##### Selected extract #####
For a detailed description of the Monte Carlo (MC) method, we refer to Supplement 1 to the “Guide to the expression of uncertainty in measurement” - Propagation of distributions using a Monte Carlo method.

Here we summarise the main steps and detail how these were implemented. The main stages consist of:

  • Formulation: Defining the measurand (output quantity Y), the input quantities \(X = (X_{i},\ldots,\ X_{N})\), and the measurement function (as a model relating Y and X). One also needs to asign Probability Density Functions (PDF) of each of the input quantities, as well as define the correlation between them (through joint PDF).

  • Propagation: propagate the PDFs for the \(X_i\) through the model to obtain the PDF for Y.

  • Summarizing: Use the PDF for Y to obtain the expectation of Y, the standard uncertainty u(Y) associated with Y (from the standard deviation), and the covariance between the different values in Y.

The MC method implemented in punpy consists of generating joint PDF from the provided uncertainties and correlation matrices or covariances. Punpy then propagates the PDFs for the \(X_i\) to Y and then summarises the results through returning the uncertainties and correlation matrices.

As punpy is meant to be widely applicable, the user can define the measurand, input quantities and measurement function themselves. Within punpy, the input quantities and measurand will often be provided as python arrays (or scalars) and the measurement function in particular needs to be a python function that can take the input quantities as function arguments and returns the measurand.
##### Extracted material #####
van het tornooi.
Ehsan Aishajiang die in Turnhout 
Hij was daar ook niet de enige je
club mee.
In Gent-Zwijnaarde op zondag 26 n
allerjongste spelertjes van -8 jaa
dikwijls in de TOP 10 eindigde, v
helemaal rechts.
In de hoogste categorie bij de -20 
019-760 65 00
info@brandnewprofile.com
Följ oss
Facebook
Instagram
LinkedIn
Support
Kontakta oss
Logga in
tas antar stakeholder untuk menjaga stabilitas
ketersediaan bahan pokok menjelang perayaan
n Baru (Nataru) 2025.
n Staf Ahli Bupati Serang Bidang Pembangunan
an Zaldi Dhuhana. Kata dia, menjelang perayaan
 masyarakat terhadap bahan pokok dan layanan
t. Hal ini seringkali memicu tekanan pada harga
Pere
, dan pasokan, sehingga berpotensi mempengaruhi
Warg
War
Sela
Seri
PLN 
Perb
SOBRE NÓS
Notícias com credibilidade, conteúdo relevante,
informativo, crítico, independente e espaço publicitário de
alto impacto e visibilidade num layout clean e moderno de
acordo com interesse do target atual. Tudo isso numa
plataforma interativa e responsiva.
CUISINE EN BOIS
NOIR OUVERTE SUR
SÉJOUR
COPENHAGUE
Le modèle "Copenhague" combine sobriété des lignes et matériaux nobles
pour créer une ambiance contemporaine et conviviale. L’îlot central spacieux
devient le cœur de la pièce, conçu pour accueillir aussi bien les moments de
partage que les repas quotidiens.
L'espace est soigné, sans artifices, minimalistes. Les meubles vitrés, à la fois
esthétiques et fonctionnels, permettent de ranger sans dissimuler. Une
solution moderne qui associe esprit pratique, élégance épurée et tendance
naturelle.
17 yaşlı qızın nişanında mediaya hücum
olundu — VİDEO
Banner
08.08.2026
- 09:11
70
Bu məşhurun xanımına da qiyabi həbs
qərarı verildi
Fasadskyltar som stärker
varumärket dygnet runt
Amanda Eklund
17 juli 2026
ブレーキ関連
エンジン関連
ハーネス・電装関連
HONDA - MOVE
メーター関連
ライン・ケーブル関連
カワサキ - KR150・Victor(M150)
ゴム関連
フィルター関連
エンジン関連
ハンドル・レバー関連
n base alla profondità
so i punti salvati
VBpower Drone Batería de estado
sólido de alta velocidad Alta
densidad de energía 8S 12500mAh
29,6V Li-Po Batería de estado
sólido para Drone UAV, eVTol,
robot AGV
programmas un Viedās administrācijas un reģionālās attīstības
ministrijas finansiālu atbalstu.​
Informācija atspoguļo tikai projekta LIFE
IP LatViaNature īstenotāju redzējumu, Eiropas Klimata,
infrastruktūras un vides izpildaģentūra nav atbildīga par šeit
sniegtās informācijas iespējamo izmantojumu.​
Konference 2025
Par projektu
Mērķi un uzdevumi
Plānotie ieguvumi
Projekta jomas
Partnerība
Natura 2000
#####
**Requirement 1**
Count the lines in the rows that contain the word "bahan". Reply with the number only.
**Requirement 2**
Continue the passage on the Monte Carlo method in punpy from its last sentence.
The text and the rows are unrelated to each other.

**Result 1**
2

**Result 2**
To generate the joint PDF, comet_maths is used. The ATBD for the comet_maths PDF generator is given here.

The measurand pdf is then defined by processing each draw \(\xi_i\) to Y:

\(Y = f(\xi)\).

The measurands for each of these draws are then concatenated into one array containing the full measurand sample. The uncertainties are than calculated by taking the standard deviation along these draws.

When no corr_dims are specified, but return_corr is set to True, the correlation matrix is calculated by calculating the Pearson product-moment correlation coefficients of the full measurand sample along the draw dimension. When corr_dims are specified, the correlation matrix is calculated along a subset of the full measurand sample. This subset is made by taking only the first index along every dimension that is not the correlation dimension. We note that corr_dims should only be used when the error correlation matrices do not vary along the other dimension(s). A warning is raised if any element of the correlation matrix varies by more than 0.05 between the one using a subset taking only the first index along each other dimension and the one using a subset taking only the last index along each other dimension.